→ SOURCE EXTRACT:
Because of their specificity to tobacco and strong carcinogenic potency, TSNA are believed to be among the most important constituents in tobacco and cigarette smoke.11 Levels of these constituents are highly variable across NAS varieties, in both the tobacco and the smoke, with most of the varieties containing much lower levels than the majority of commercial US cigarette brands (Tables 3, 6, and S2). Tobacco type, processing methods, and nitrate and nitrite content are among major factors affecting TSNA levels in tobacco,3941 and the tobacco type is the most likely determinant of TSNA variation across NAS varieties. Indeed, the average ratio of NNN to NNK, which varies significantly by tobacco plant type, is 1.2 (±0.3) in the tobacco filler of the low-TSNA NAS varieties, which is typical of cigarettes made with Virginia-type bright tobacco.40 This ratio in other brands analyzed here is 3.2 (±0.8), which is commonly observed in the American-blended cigarettes; while Black and Gray NAS varieties, which are made with Perique tobacco and contain high TSNA levels, have NNN to NNK ratios of 6.3 and 10.6, respectively. The relatively low levels of nitrates and nitrites may also be contributing to the low TSNA levels in most NAS varieties (Table 7). It is important to note that low levels of TSNA measured in most NAS cigarettes are consistent with the urinary biomarker findings in NAS smokers,31 and that biomarker-assessed level of NNN and NNK intake has been associated with the risk of lung and esophageal cancer in prospective epidemiological studies.42,43 However, TSNA levels in the smoke of NAS cigarettes are generally higher than in the smoke of cigarettes smoked by the participants of those studies, and urinary biomarker levels in NAS smokers are present at levels that have been associated with increases cancer risk.31,44

Many PAH are potent carcinogens or toxicants in laboratory animals and are widely accepted as major contributors to lung cancer in smokers.4548 Carbonyls are irritants and respiratory toxicants and tumorigens,4953 and damage DNA in a dose-response manner.5457 The slightly higher levels of some PAH and carbonyls in the smoke of NAS cigarettes than in other tested brands could potentially be due to the greater mass of tobacco and the resulting larger number of puffs and higher amount of TPM. The relatively low levels of nitrates could be another contributing factor to the higher PAH levels, because nitrogen oxides derived from nitrates during tobacco combustion can prevent PAH formation in the smoke.58 Given the role of nitrate in TSNA formation, our results are in agreement with the observation that various cigarette brands generally deliver increased amounts of PAH as TSNA levels decrease.59

In addition to lower levels of nitrates and nitrites, tobacco filler of NAS cigarettes contained lower levels of ammonia (Table 7). Low levels of these constituents could potentially be the consequence of not using fertilizers and additives during tobacco growing and cigarette manufacturing. For instance, ammonia is used as an additive to increase smoke pH, and thus, the bioavailability of nicotine. The slightly lower pH of NAS tobacco filler suggests that such additives may not be part of NAS blend. It is important to note that filler pH of all brands is slightly acidic, resulting in less than 1% of nicotine being in biologically available form; therefore, it is not informative of the nicotine bioavailability in the smoke. We did not measure smoke pH in this study, and it is not clear whether there are differences in nicotine bioavailability between NAS and other cigarette brands. However, as Carroll et al31 report in this issue, biomarker data show that smokers of NAS cigarettes have higher levels of nicotine intake per cigarette than smokers of other brands, consistent with the high nicotine yields in the smoke of NAS cigarettes measured in our study. The lower levels of some metals in the tobacco filler of NAS cigarettes as compared to other brands also could be due to agricultural or manufacturing practices; however, elevated levels of cadmium, a lung carcinogen, in some NAS varieties, is of concern.

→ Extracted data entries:
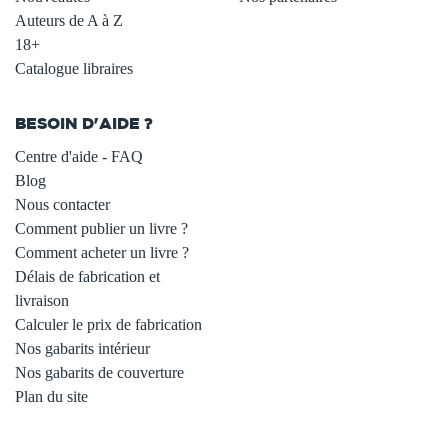
Auteurs de A à Z
18+
Catalogue libraires
BESOIN D'AIDE ?
Centre d'aide - FAQ
Blog
Nous contacter
Comment publier un livre ?
Comment acheter un livre ?
Délais de fabrication et
livraison
Calculer le prix de fabrication
Nos gabarits intérieur
Nos gabarits de couverture
Plan du site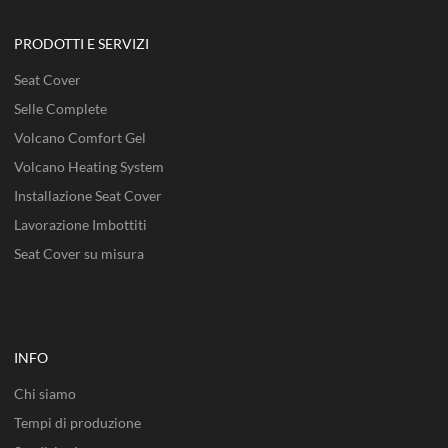
PRODOTTI E SERVIZI
Seat Cover
Selle Complete
Volcano Comfort Gel
Volcano Heating System
Installazione Seat Cover
Lavorazione Imbottiti
Seat Cover su misura
INFO
Chi siamo
Tempi di produzione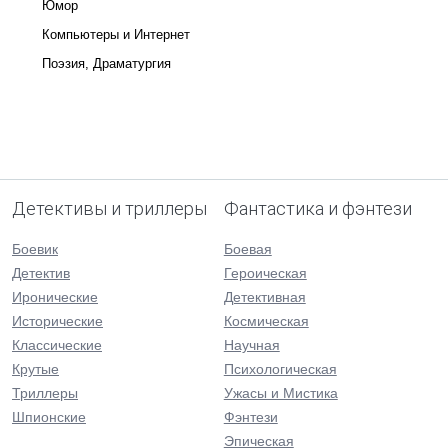
Юмор
Компьютеры и Интернет
Поэзия, Драматургия
Детективы и триллеры
Фантастика и фэнтези
Боевик
Боевая
Детектив
Героическая
Иронические
Детективная
Исторические
Космическая
Классические
Научная
Крутые
Психологическая
Триллеры
Ужасы и Мистика
Шпионские
Фэнтези
Эпическая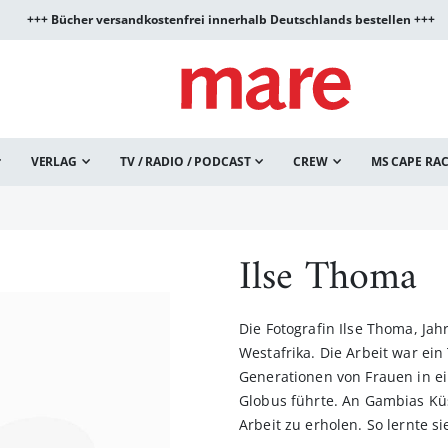
+++ Bücher versandkostenfrei innerhalb Deutschlands bestellen +++
VERLAG
TV / RADIO / PODCAST
CREW
MS CAPE RA
Ilse Thoma
Die Fotografin Ilse Thoma, Jah
Westafrika. Die Arbeit war ein 
Generationen von Frauen in ei
Globus führte. An Gambias Küs
Arbeit zu erholen. So lernte si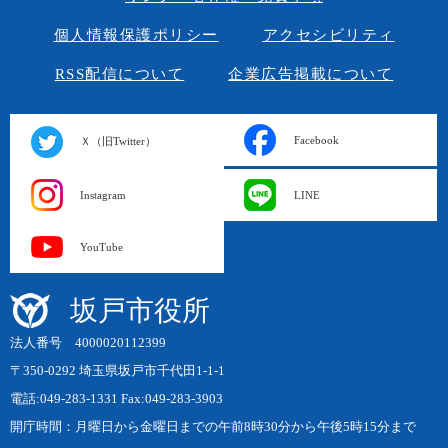
個人情報保護ポリシー
アクセシビリティ
RSS配信について
企業広告掲載について
Facebook
Ｘ（旧Twitter）
Instagram
LINE
YouTube
坂戸市役所
法人番号 4000020112399
〒350-0292 埼玉県坂戸市千代田1-1-1
電話:049-283-1331 Fax:049-283-3903
開庁時間：月曜日から金曜日までの午前8時30分から午後5時15分まで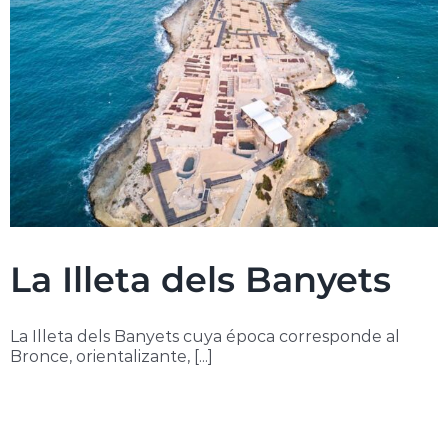
La Illeta dels Banyets
La Illeta dels Banyets cuya época corresponde al
Bronce, orientalizante, [...]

→ DESCRIPTION OF THE TASK:
Continue the text on constituent levels in NAS cigarettes from the point where it stops.

→ ANSWER TO THE EXERCISE:
In summary, we report here on comprehensive chemical analyses of 13 NAS cigarette varieties, addressing an important gap in the published literature. Our results suggest that NAS cigarettes may be more addictive than many other cigarette brands, and show that most of the key harmful constituents are present in the smoke of NAS cigarettes at levels comparable or higher than other brands. The lower levels of TSNA in some NAS varieties, although encouraging, are not due to “natural” or “organic” properties of tobacco. Consumer education and additional regulatory measures are urgently needed to address the misperceptions that NAS cigarettes are safer than other commercial cigarette brands.

IMPLICATIONS FOR TOBACCO PRODUCT REGULATION

This paper provides important information that addresses several issues relevant to tobacco product regulation. The Tobacco Control Act prohibits both unauthorized modified risk claims and false or misleading labeling and advertising of tobacco products. Although the misleading descriptors “additive free” and “natural” are no longer allowed in NAS advertisements, “natural” is still used in the brand name, and other terms such as “organic” and “tobacco and water” may still be used, implying a lack of certain toxic ingredients and/or contamination that may arise from non-organic agricultural practices and less harm. However, our findings show that several toxicants and carcinogens from the FDA harmful and potentially harmful constituent (HPHC) list are present at levels mostly comparable to other commercial cigarette brands. Combined with continued evidence that NAS advertising leads to consumer misperceptions about the relative harms of NAS cigarettes (even despite required disclaimers), regulatory authorities like the FDA should consider further enforcement action prohibiting such unauthorized modified risk claims and/or deeming NAS cigarettes misbranded for false or misleading labeling and advertising.

Another provision in the Tobacco Control Act requires companies to report to the FDA the levels of HPHCs in their products. In turn, the FDA must make this information public in a format that is understandable and not misleading to a lay person. Currently, even if HPHC levels are reported to the FDA, they are not being communicated to the public because of the difficulty of presenting this information in an understandable and not misleading way. However, NAS cigarettes are an example of how the absence of publically available information on constituent levels allows manufacturers to benefit from misperceptions about their products and continue to recruit and retain consumers. Therefore, there is an urgency to develop constituent communication and education strategies so that this information becomes available and understandable to the public.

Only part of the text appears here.